(Stored data)
----

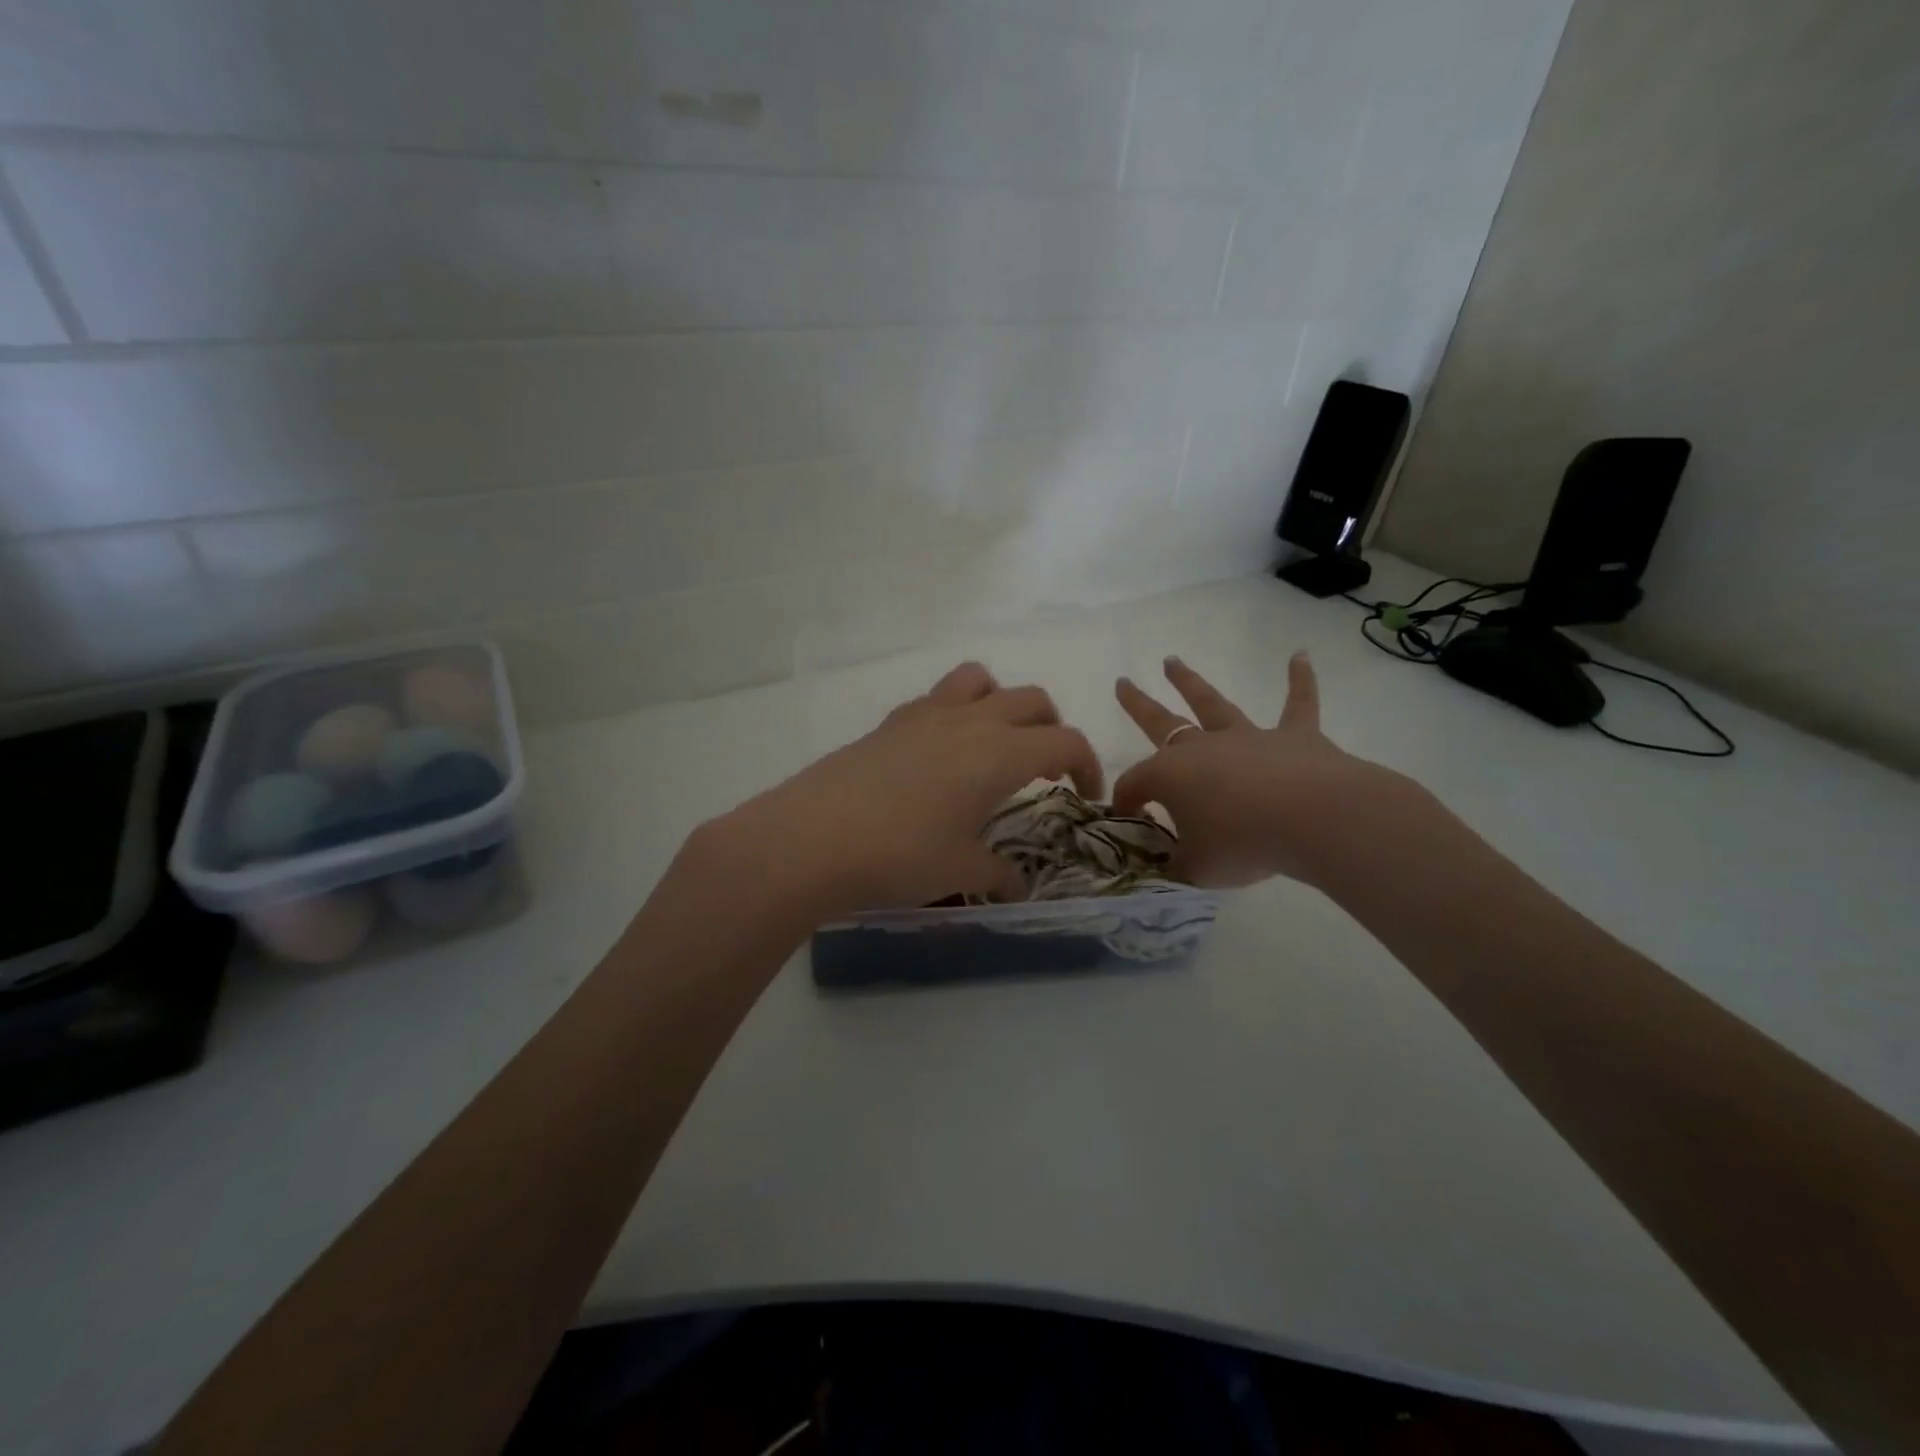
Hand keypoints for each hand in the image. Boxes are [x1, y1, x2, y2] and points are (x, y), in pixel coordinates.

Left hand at [701, 662, 1102, 919]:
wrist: (812, 838)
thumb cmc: (900, 855)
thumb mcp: (960, 870)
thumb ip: (998, 873)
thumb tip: (1017, 886)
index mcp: (1000, 753)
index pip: (1065, 741)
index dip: (1086, 766)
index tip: (1084, 797)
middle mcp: (970, 721)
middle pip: (1031, 699)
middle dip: (1051, 728)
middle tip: (1045, 768)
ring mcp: (926, 715)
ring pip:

----

## What you will do
Each line above that holds the string "index" should be copied and shown.

## Answer to this problem
index mcp: (1000, 753)
index pip: (1065, 741)
index dip: (1086, 766)
index tip: (1084, 797)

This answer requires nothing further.